**Brief 1:**
Which main markets of the wind energy industry does the wind energy article name?

**Provided text:**
Joseph L. Hazelton, Associate Editor
Photo courtesy of Hansen Transmissions
"An industrial business with a very important growth potential for the next decade." That’s the wind energy industry as described by Ivan Brems of gear manufacturer Hansen Transmissions International nv.
Brems, vice president-corporate marketing and business development, should know. Hansen Transmissions is much involved in the business of turning wind power into electricity. Headquartered in Antwerp, Belgium, the company has a new factory that only manufactures gearboxes for utility-scale wind turbines.
Such turbines generate 1-3 megawatts of electricity. Each with a combination of planetary and helical gears, they can be found around the world in wind farms--collections of massive towers whose rotating blades generate electricity.
Though decades old, the wind energy industry still has growth potential in its main markets: Europe, North America and Asia.
Europe: Established, But Still Growing
Europe is the most developed wind energy market and has the highest demand, according to figures from the Global Wind Energy Council (GWEC). Europe had 40,900 megawatts of installed capacity at the end of ’05. The next largest market, North America, had 9,800. Also, the European market installed no less than 5,000 megawatts of wind power each year in ’03, ’04 and ’05.

**Records provided:**

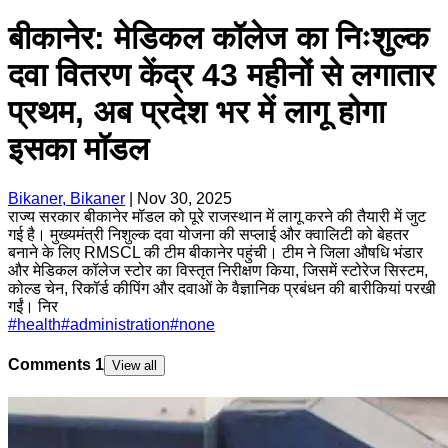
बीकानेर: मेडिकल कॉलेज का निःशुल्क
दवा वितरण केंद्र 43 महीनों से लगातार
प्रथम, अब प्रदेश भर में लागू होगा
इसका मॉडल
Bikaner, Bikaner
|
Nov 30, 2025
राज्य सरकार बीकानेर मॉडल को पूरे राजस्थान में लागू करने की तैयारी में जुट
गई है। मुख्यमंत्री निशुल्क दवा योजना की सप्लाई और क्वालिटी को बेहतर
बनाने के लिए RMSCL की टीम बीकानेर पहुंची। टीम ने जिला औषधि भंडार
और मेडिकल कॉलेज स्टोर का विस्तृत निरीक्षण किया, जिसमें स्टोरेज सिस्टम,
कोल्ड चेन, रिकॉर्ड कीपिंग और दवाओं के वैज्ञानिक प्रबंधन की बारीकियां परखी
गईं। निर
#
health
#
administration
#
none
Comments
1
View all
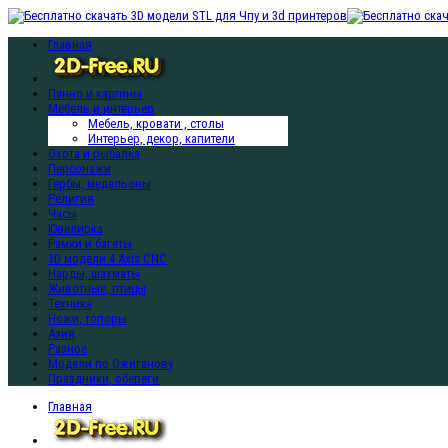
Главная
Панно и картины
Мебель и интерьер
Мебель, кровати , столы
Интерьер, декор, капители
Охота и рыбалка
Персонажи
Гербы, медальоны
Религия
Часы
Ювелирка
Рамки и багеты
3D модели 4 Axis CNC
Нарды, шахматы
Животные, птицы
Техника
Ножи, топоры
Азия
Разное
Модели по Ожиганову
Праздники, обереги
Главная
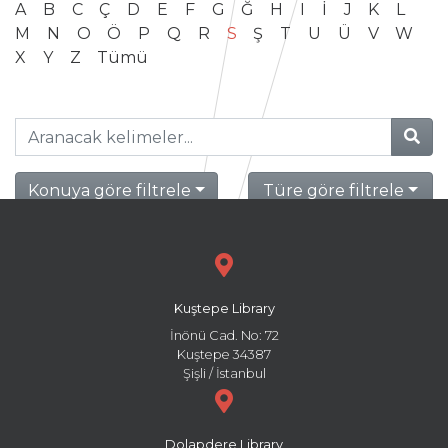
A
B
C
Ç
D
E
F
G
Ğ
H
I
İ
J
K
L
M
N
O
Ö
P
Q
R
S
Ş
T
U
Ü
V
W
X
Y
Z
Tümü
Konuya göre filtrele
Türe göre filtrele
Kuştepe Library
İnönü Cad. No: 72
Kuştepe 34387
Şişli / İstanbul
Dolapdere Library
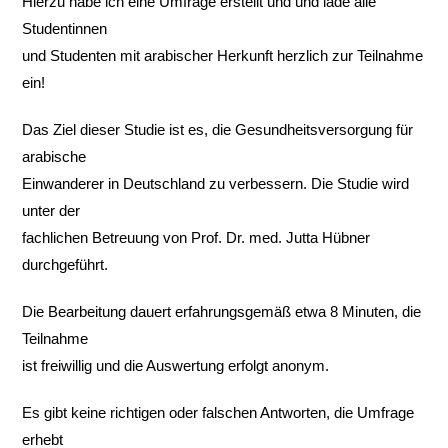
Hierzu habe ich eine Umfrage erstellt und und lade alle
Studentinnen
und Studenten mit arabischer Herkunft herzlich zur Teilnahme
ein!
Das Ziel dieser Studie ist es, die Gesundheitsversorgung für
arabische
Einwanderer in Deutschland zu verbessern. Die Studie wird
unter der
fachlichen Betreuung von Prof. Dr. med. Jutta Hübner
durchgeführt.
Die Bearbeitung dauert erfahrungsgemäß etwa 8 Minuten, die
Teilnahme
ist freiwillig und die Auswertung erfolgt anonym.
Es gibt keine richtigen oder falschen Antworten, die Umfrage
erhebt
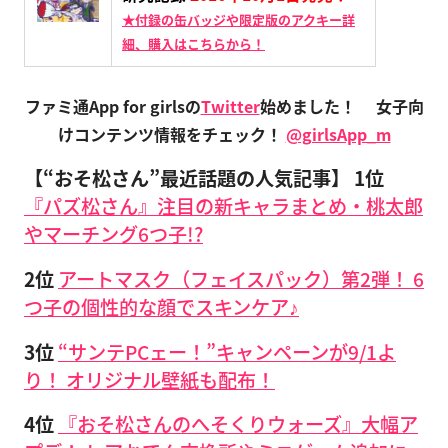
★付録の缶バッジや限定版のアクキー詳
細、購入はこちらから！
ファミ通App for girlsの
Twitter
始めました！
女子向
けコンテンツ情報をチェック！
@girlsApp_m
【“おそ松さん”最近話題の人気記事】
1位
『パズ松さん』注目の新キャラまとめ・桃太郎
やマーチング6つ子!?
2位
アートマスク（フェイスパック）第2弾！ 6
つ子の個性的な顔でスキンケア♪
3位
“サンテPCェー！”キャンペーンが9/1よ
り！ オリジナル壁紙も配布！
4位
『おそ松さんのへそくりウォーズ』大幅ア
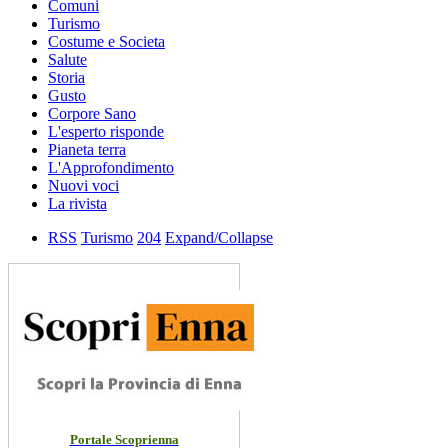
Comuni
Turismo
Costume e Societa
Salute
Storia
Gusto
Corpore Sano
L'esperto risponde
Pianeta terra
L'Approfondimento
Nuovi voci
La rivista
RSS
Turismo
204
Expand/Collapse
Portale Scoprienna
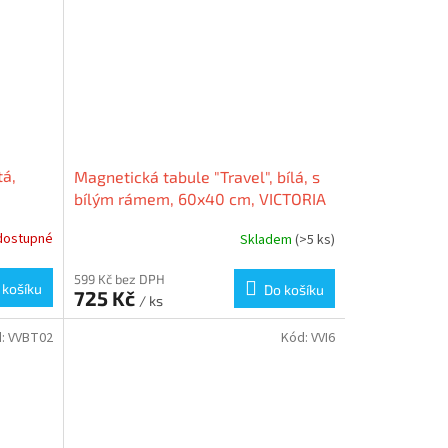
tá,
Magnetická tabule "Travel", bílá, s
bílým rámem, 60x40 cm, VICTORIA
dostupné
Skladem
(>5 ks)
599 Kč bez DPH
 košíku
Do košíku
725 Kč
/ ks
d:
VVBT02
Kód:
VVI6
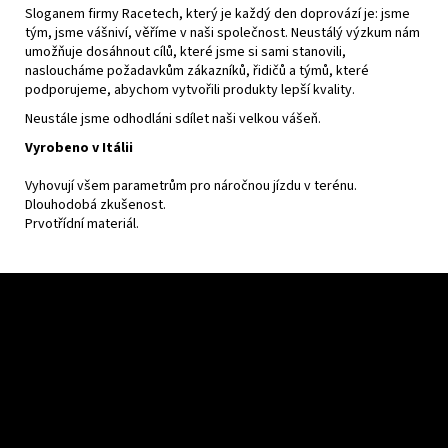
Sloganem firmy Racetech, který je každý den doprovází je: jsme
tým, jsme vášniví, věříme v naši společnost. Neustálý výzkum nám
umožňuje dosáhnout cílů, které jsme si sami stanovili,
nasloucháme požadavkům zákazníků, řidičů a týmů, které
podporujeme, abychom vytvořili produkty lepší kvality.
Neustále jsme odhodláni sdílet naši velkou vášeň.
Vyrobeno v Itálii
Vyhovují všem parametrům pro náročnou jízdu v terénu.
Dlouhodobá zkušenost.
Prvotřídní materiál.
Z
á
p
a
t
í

**Brief 2:**
Can you output the part of the entries that opens at their start and closes with the line containing "और मेडिकल कॉलेज", including both ends, and leave the pictures out of your answer?

**Answer section 1:**
Europe, North America and Asia.

**Answer section 2:**
बीकानेर: मेडिकल कॉलेज का निःशुल्क
दवा वितरण केंद्र 43 महीनों से लगातार
प्रथम, अब प्रदेश भर में लागू होगा
इसका मॉडल
Bikaner, Bikaner
|
Nov 30, 2025
राज्य सरकार बीकानेर मॉडल को पूरे राजस्थान में लागू करने की तैयारी में जुट
गई है। मुख्यमंत्री निशुल्क दवा योजना की सप्लाई और क्वालिटी को बेहतर
बनाने के लिए RMSCL की टीम बीकानेर पहुंची। टीम ने जिला औषधि भंडार
और मेडिकल कॉलेज स्टोर का विस्तृत निरीक्षण किया, जिसमें स्टोरेज सिस्टम,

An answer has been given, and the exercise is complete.